オランダ、イギリス、アメリカといったカルヴァン派の影響が強い地域(オランダのカルヴァン派は、ゴイセン。イギリスでは、産業革命の震源地スコットランドのプレスビテリアン。フランスのユグノーもイギリスに多く移民した。イングランドではピューリタン。アメリカは、最初は聖公会(ハイ・チャーチ)の貴族が主だったが、ピューリタンやプレスビテリアン、ゴイセンらが多く移民して発展したわけで、聖公会(のロー・チャーチ)から生まれた分派も数多い。)では、”非合理性をもった合理主義”によって、近代資本主義が成立したが、スペインやイタリアなどのカトリック圏やドイツ(大まかに北部はルター派/南部はカトリック)では発達が遅れた、というカルヴァン派の信仰と近代資本主義の因果関係を論じたのが、『プロ倫』の骨子である。
ここで言われる”非合理性をもった合理主義”とは、予定説の逆因果である。神に救われることが決められている人間ならば(因)、神の御心にかなうことを行う(果)という論理を意味する。(普通の因果なら、善い行いをしたので、神に座れ天国に行けるという因果論となる。)そこで、彼らは、一切の欲望や贅沢・浪費を禁じ、エネルギーを信仰と労働(神が定めた職業)に捧げたというもの。

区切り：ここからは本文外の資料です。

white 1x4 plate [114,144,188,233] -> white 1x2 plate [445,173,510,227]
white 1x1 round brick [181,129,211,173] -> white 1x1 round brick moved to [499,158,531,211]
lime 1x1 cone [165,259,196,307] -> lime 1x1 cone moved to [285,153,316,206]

…神の絶対主義をとるカルヴァン派は、これまでの今夏の学びの中で、キリスト教綱要・第一篇で、救いを選ぶか選ばないかが意思の自由に残されているのみ、と理解するし、キリスト教綱要・第三篇で、悔い改めとは、”全人的な方向転換”、”生まれ変わり”、すなわち「再生」であるとしている。かなり強烈な教義である。
この禁欲的な姿勢は、利潤の肯定と利潤の追求の正当化を生んだと、ウェーバーは結論づける。最も禁欲的で金儲けに否定的なカルヴァン派だが、神の御心にそって勤勉に働き、安価な製品やサービスを隣人愛として提供、その結果として利潤を得ることが、結局救済の証と捉えられたのである。まさに”非合理性をもった合理主義”といえよう。しかも蓄えられた金は浪費されることなく蓄積され(=資本蓄積)、さらなる利潤獲得のため投資されていくことになった。

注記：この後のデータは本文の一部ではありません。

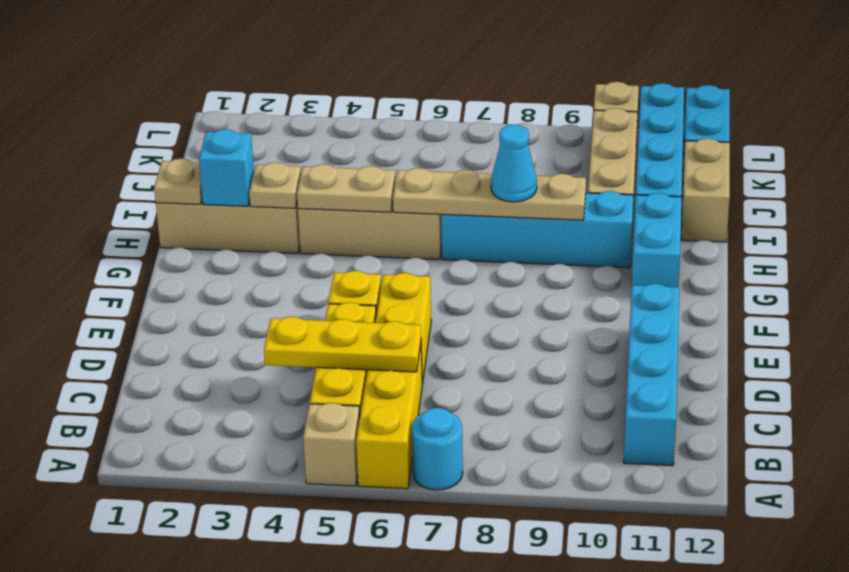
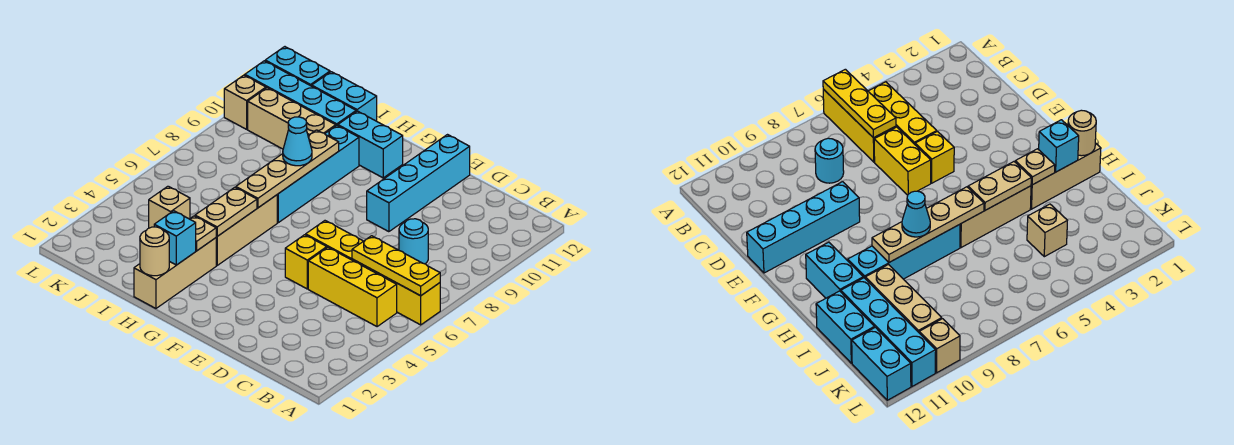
tan 1x1 brick [303,403,360,486] -> tan 1x1 brick moved to [149,186,190,228]
cyan 1x1 round brick [412,408,463,490] -> cyan 1x1 round brick moved to [399,219,428,264]
cyan 1x4 brick [624,284,679,466] -> cyan 1x4 brick turned to [367,135,470,232]
yellow 1x3 plate [264,317,421,372] -> yellow 1x3 plate turned to [352,236,440,296]
tan 1x1 plate [154,158,202,204] -> tan 1x1 round brick [140,227,169,276]
tan 1x2 brick [681,138,730,242] -> cyan 1x2 brick [312,72,377,121]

…私などは、カルヴァン派の布教・拡大が個人単位によるものであったことも重要だと思っている。カトリックや正教会はもちろん、伝統的な教会によって維持されており、ルター派も反カトリック(というよりは反ハプスブルグ家)の諸侯の改宗により支配下の住民も改宗することになったし、聖公会も王の意思で改宗させられたといってよい。個人として自ら改宗を受け入れたのはカルヴァン派系のみである。この個人に立脚したスタンスは、資本主義や民主主義の基盤になるものであると思っている。このことは、同時に、教理や教会運営の捉え方から、様々な分派を生む要素にもなっている。特に、教会運営の面では、長老派と会衆派、教理面では、聖公会を源とするメソジスト、バプティストなど、数多くの分派が生まれているわけだ。

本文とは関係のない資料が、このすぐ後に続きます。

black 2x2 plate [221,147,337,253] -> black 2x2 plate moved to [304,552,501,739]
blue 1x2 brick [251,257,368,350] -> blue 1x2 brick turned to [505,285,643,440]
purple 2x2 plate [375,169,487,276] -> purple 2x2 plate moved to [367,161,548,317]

ちなみに、この信仰が薄れ(=世俗化)、宗教としてではなく、利潤追求が自己目的化していったことを、ウェーバーは、危機的状況だとして批判している。
…ちょっと蛇足。何の本だったか記憶が薄れているのだが、(イギリスなどに比べ)アメリカは信仰心の強い国である。だが、世代ごとに地位や財産が上昇するに連れ改宗する人々もいるらしい。すなわち祖父母の代はバプティスト、父母の代はメソジスト、自分の代は聖公会(教会が豪華で見栄え重視)という風にである。これもまたアメリカの宗教の実相であると思う。